Depuis hier, les jeunes démocrates de Hong Kong manifestent contre la main mise du régime de Pékin sur les libertés locales malgré l’accord sino britannique de 1997 qui garantit le principe "un pays, deux systèmes". Quel avenir pour la jeunesse à Hong Kong, 20 ans après sa rétrocession à la République populaire de Chine par la Grande Bretagne ?

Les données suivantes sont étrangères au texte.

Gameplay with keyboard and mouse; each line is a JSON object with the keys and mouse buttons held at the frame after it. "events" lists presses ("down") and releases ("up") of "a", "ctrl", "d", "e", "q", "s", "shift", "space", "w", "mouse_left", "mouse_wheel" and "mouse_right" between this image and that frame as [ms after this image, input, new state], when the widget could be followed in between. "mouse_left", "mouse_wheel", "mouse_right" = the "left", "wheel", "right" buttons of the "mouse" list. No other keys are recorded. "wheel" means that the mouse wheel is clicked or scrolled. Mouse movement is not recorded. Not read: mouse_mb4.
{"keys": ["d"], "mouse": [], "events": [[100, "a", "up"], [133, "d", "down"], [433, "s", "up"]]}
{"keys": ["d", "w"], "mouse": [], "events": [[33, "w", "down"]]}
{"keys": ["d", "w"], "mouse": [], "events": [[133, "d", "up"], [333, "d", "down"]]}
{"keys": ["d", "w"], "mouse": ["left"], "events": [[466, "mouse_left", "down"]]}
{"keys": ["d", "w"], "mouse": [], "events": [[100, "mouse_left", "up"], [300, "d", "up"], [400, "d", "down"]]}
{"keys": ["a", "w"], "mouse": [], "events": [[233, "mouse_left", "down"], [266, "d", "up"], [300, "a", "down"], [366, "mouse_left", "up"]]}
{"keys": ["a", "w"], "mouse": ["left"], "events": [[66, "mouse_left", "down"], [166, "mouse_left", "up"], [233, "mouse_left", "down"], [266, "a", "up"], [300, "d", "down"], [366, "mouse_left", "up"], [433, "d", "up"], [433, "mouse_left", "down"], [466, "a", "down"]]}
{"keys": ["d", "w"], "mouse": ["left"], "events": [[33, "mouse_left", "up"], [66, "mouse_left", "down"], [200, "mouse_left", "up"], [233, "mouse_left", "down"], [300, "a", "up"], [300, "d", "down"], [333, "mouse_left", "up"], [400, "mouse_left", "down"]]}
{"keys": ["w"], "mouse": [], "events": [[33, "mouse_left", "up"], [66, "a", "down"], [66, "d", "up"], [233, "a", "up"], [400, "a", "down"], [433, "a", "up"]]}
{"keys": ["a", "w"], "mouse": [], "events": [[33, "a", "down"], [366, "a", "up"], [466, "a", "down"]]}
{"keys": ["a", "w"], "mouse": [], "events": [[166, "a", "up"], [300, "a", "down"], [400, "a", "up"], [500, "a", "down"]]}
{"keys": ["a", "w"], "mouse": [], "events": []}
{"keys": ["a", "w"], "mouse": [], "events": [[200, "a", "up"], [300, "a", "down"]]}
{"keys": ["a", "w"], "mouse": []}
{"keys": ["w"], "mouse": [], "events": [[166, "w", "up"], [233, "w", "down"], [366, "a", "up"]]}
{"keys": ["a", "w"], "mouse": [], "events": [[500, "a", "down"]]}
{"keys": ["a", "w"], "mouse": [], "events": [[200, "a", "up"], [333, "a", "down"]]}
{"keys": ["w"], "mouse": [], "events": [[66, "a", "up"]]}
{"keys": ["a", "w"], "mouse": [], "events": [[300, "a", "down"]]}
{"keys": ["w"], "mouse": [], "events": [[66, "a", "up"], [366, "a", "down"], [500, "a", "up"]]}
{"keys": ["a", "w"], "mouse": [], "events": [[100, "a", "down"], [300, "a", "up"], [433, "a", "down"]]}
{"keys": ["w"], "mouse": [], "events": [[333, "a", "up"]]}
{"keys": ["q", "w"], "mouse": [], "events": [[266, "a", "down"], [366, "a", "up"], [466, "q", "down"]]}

La jeunesse hongkongaise est connue dans le monde entier grace à deux visages : celui de Joshua Wong et de Nathan Law,qui sont des figures du "mouvement des parapluies" de 2014, un mouvement marqué par des manifestations pro démocratiques massives. Les deux opposants ont été interpellés mercredi soir parce qu’ils manifestaient contre l’arrivée de Xi Jinping.

Quelques heures avant son arrestation, Nathan Law, 23 ans, devenu le plus jeune député du parlement hongkongais, s'est confié au micro de Dominique André, estimant que "la jeune génération pour le moment reste calme, parce qu’elle est réprimée de façon massive. Mais leurs cœurs vont s’éloigner de plus en plus de du gouvernement chinois."

Un million de Chinois arrivés à Hong-Kong depuis la rétrocession

Parmi les jeunes dans le collimateur des autorités chinoises, Andy Chan, du parti national. Il prône indépendance de Hong Kong. Pour lui, l’avenir, c'est le risque de la dilution de Hong Kong dans la grande Chine, notamment en raison de l'arrivée massive d'un million de Chinois à Hong-Kong entre 1997 et aujourd'hui : "C'est ok pour avoir des immigrés du monde entie,r mais pas en provenance d’un seul endroit, par exemple de Chine, parce que c est une colonisation."

Pour les jeunes nés après la rétrocession, les conditions de vie se sont compliquées. L’une des principales difficultés, c'est de trouver un travail ou un logement convenable et à un prix abordable. Une situation dénoncée par Fergus Leung, jeune syndicaliste de l’union des étudiants de l’université de Hong-Kong : "Selon ce que m’ont raconté mes parents, ils pouvaient grimper sur l’échelle sociale grâce à leur travail et leur détermination. A l’époque, les gens avait un avenir à Hongkong. ils étaient plus optimistes que nous aujourd’hui."

Pas d'avenir et un sentiment d'appartenance quasiment inexistant à la culture et au régime chinois. Une enquête publiée par l’université de Hong Kong, réalisée auprès de 1000 jeunes au début du mois, montre que seulement 3, 1% des jeunes hongkongais s’identifient comme des chinois. Les 3%, la perle rare donc, c'est par exemple Thomas Kwong, 19 ans, étudiant en sciences politiques, qui se dit "fier d'être à la fois Hongkongais et Chinois."

Les jeunes de Hong-Kong ont prévu d’émailler la visite de Xi Jinping de manifestations jusqu’à samedi, le jour de son départ.